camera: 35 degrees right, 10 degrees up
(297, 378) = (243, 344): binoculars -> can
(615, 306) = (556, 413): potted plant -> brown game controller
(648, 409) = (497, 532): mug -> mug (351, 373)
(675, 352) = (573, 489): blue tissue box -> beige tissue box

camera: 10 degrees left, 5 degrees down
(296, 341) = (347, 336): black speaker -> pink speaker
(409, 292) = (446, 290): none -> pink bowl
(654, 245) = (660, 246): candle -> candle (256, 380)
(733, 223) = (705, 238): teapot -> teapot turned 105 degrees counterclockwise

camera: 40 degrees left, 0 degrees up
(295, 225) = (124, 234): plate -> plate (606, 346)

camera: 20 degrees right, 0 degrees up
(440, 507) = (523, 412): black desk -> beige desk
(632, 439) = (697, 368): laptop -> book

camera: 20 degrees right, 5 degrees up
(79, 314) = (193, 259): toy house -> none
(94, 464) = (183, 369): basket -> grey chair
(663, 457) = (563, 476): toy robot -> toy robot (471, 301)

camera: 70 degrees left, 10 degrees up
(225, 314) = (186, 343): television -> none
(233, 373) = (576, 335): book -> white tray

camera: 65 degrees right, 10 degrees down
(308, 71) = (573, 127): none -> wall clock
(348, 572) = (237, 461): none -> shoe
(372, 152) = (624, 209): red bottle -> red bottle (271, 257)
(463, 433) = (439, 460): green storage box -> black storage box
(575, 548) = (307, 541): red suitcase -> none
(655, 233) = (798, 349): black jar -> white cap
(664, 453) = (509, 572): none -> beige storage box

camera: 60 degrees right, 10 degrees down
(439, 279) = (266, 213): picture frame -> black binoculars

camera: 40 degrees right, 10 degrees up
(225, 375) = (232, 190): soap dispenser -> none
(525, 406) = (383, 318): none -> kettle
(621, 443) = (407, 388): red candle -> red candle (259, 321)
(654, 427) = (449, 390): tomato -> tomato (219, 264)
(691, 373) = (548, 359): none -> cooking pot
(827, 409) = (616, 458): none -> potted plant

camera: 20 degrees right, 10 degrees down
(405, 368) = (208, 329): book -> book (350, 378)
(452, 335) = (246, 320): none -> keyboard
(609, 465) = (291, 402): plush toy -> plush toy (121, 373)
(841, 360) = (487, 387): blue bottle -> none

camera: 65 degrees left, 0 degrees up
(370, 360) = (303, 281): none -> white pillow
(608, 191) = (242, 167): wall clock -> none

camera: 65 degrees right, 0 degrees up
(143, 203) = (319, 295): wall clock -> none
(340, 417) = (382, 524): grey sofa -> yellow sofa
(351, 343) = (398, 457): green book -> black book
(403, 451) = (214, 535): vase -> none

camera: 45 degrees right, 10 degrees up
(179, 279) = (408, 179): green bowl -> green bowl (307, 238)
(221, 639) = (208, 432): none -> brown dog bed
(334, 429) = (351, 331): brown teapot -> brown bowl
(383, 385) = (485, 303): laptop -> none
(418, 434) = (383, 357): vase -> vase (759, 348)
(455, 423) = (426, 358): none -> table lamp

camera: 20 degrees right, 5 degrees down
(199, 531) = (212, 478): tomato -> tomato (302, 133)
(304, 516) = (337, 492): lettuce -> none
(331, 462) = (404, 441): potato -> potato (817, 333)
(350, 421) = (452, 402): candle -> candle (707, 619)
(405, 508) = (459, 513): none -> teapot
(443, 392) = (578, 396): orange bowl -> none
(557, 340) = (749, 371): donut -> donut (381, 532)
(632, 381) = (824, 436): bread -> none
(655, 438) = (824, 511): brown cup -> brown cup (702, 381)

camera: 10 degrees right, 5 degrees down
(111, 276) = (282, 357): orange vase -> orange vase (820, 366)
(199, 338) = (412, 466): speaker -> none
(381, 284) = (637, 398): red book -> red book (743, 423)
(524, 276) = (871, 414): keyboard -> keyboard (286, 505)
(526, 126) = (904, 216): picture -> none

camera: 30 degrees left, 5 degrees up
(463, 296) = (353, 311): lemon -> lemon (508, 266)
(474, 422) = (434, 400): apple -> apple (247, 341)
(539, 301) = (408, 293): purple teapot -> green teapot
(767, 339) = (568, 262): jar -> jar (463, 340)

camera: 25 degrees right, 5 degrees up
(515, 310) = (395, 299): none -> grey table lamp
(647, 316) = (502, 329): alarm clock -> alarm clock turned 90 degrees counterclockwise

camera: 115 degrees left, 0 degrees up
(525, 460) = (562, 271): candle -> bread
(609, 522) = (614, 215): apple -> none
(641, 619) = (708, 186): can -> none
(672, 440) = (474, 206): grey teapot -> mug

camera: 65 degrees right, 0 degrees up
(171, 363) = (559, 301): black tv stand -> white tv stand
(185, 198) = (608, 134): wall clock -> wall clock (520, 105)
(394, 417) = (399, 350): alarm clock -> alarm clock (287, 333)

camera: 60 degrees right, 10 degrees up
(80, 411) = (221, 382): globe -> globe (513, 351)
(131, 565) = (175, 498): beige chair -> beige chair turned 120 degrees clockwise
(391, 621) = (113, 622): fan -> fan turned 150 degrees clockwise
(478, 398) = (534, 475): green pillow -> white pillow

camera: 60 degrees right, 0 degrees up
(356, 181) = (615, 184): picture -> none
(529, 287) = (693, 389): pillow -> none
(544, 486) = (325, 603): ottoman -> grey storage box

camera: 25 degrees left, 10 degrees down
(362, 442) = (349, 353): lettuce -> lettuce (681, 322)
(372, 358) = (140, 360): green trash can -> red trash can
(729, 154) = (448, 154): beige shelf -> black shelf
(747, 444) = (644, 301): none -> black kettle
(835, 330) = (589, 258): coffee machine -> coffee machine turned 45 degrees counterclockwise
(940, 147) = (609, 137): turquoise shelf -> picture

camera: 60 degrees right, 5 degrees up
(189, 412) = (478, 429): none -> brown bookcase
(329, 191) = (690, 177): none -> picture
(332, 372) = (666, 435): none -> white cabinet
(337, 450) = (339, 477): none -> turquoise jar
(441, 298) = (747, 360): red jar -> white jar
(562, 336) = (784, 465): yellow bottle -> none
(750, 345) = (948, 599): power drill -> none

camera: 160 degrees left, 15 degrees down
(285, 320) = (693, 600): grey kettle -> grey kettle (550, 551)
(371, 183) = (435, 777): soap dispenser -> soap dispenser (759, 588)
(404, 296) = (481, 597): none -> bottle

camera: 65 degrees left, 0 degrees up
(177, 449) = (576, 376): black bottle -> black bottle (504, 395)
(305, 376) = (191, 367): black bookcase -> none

★ ★ ★

Please take the whole listing and write it out exactly.

camera: 35 degrees right, 10 degrees up
(297, 378) = (243, 344): binoculars -> can
(615, 306) = (556, 413): potted plant -> brown game controller
(648, 409) = (497, 532): mug -> mug (351, 373)
(675, 352) = (573, 489): blue tissue box -> beige tissue box

camera: 10 degrees left, 5 degrees down
(296, 341) = (347, 336): black speaker -> pink speaker
(409, 292) = (446, 290): none -> pink bowl
(654, 245) = (660, 246): candle -> candle (256, 380)
(733, 223) = (705, 238): teapot -> teapot turned 105 degrees counterclockwise

camera: 40 degrees left, 0 degrees up
(295, 225) = (124, 234): plate -> plate (606, 346)

camera: 20 degrees right, 0 degrees up
(440, 507) = (523, 412): black desk -> beige desk
(632, 439) = (697, 368): laptop -> book

camera: 20 degrees right, 5 degrees up
(79, 314) = (193, 259): toy house -> none
(94, 464) = (183, 369): basket -> grey chair
(663, 457) = (563, 476): toy robot -> toy robot (471, 301)

camera: 70 degrees left, 10 degrees up
(225, 314) = (186, 343): television -> none
(233, 373) = (576, 335): book -> white tray

camera: 65 degrees right, 10 degrees down
(308, 71) = (573, 127): none -> wall clock
(348, 572) = (237, 461): none -> shoe
(372, 152) = (624, 209): red bottle -> red bottle (271, 257)
(463, 433) = (439, 460): green storage box -> black storage box
(575, 548) = (307, 541): red suitcase -> none
(655, 233) = (798, 349): black jar -> white cap
(664, 453) = (509, 572): none -> beige storage box

camera: 60 degrees right, 10 degrees down
(439, 279) = (266, 213): picture frame -> black binoculars

camera: 40 degrees right, 10 degrees up
(225, 375) = (232, 190): soap dispenser -> none
(525, 406) = (383, 318): none -> kettle
(621, 443) = (407, 388): red candle -> red candle (259, 321)
(654, 427) = (449, 390): tomato -> tomato (219, 264)
(691, 373) = (548, 359): none -> cooking pot
(827, 409) = (616, 458): none -> potted plant

camera: 20 degrees right, 10 degrees down
(405, 368) = (208, 329): book -> book (350, 378)
(452, 335) = (246, 320): none -> keyboard
(609, 465) = (291, 402): plush toy -> plush toy (121, 373)
(841, 360) = (487, 387): blue bottle -> none

camera: 65 degrees left, 0 degrees up
(370, 360) = (303, 281): none -> white pillow
(608, 191) = (242, 167): wall clock -> none

camera: 65 degrees right, 0 degrees up
(143, 203) = (319, 295): wall clock -> none
(340, 417) = (382, 524): grey sofa -> yellow sofa
(351, 343) = (398, 457): green book -> black book
(403, 451) = (214, 535): vase -> none

camera: 45 degrees right, 10 degrees up
(179, 279) = (408, 179): green bowl -> green bowl (307, 238)
(221, 639) = (208, 432): none -> brown dog bed
(334, 429) = (351, 331): brown teapot -> brown bowl
(383, 385) = (485, 303): laptop -> none
(418, 434) = (383, 357): vase -> vase (759, 348)
(455, 423) = (426, 358): none -> table lamp

camera: 20 degrees right, 5 degrees down
(199, 531) = (212, 478): tomato -> tomato (302, 133)
(304, 516) = (337, 492): lettuce -> none
(331, 462) = (404, 441): potato -> potato (817, 333)
(350, 421) = (452, 402): candle -> candle (707, 619)
(405, 508) = (459, 513): none -> teapot
(443, 392) = (578, 396): orange bowl -> none
(557, 340) = (749, 371): donut -> donut (381, 532)
(632, 381) = (824, 436): bread -> none
(655, 438) = (824, 511): brown cup -> brown cup (702, 381)

camera: 10 degrees right, 5 degrees down
(111, 276) = (282, 357): orange vase -> orange vase (820, 366)
(199, 338) = (412, 466): speaker -> none
(381, 284) = (637, 398): red book -> red book (743, 423)
(524, 276) = (871, 414): keyboard -> keyboard (286, 505)
(526, 126) = (904, 216): picture -> none

camera: 30 degrees left, 5 degrees up
(463, 296) = (353, 311): lemon -> lemon (508, 266)
(474, 422) = (434, 400): apple -> apple (247, 341)
(539, 301) = (408, 293): purple teapot -> green teapot
(767, 339) = (568, 262): jar -> jar (463, 340)

camera: 25 degrees right, 5 degrees up
(515, 310) = (395, 299): none -> grey table lamp
(647, 316) = (502, 329): alarm clock -> alarm clock turned 90 degrees counterclockwise

camera: 115 degrees left, 0 degrees up
(525, 460) = (562, 271): candle -> bread
(609, 522) = (614, 215): apple -> none
(641, 619) = (708, 186): can -> none
(672, 440) = (474, 206): grey teapot -> mug

camera: 65 degrees right, 0 degrees up
(171, 363) = (559, 301): black tv stand -> white tv stand
(185, 198) = (608, 134): wall clock -> wall clock (520, 105)
(394, 417) = (399, 350): alarm clock -> alarm clock (287, 333)

camera: 60 degrees right, 10 degrees up
(80, 411) = (221, 382): globe -> globe (513, 351)
(131, 565) = (175, 498): beige chair -> beige chair turned 120 degrees clockwise
(391, 621) = (113, 622): fan -> fan turned 150 degrees clockwise
(478, 398) = (534, 475): green pillow -> white pillow

camera: 60 degrees right, 0 degrees up
(356, 181) = (615, 184): picture -> none
(529, 287) = (693, 389): pillow -> none
(544, 486) = (325, 603): ottoman -> grey storage box

camera: 25 degrees left, 10 degrees down
(362, 442) = (349, 353): lettuce -> lettuce (681, 322)
(372, 358) = (140, 360): green trash can -> red trash can
(729, 154) = (448, 154): beige shelf -> black shelf
(747, 444) = (644, 301): none -> black kettle
(835, 330) = (589, 258): coffee machine -> coffee machine turned 45 degrees counterclockwise
(940, 147) = (609, 137): turquoise shelf -> picture

camera: 60 degrees right, 5 degrees up
(189, 412) = (478, 429): none -> brown bookcase
(329, 191) = (690, 177): none -> picture
(332, 372) = (666, 435): none -> white cabinet
(337, 450) = (339, 477): none -> turquoise jar
(441, 298) = (747, 360): red jar -> white jar
(562, 336) = (784, 465): yellow bottle -> none
(750, 345) = (948, 599): power drill -> none

camera: 160 degrees left, 15 degrees down
(285, 320) = (693, 600): grey kettle -> grey kettle (550, 551)
(371, 183) = (435, 777): soap dispenser -> soap dispenser (759, 588)
(404, 296) = (481, 597): none -> bottle

camera: 65 degrees left, 0 degrees up
(177, 449) = (576, 376): black bottle -> black bottle (504, 395)
(305, 376) = (191, 367): black bookcase -> none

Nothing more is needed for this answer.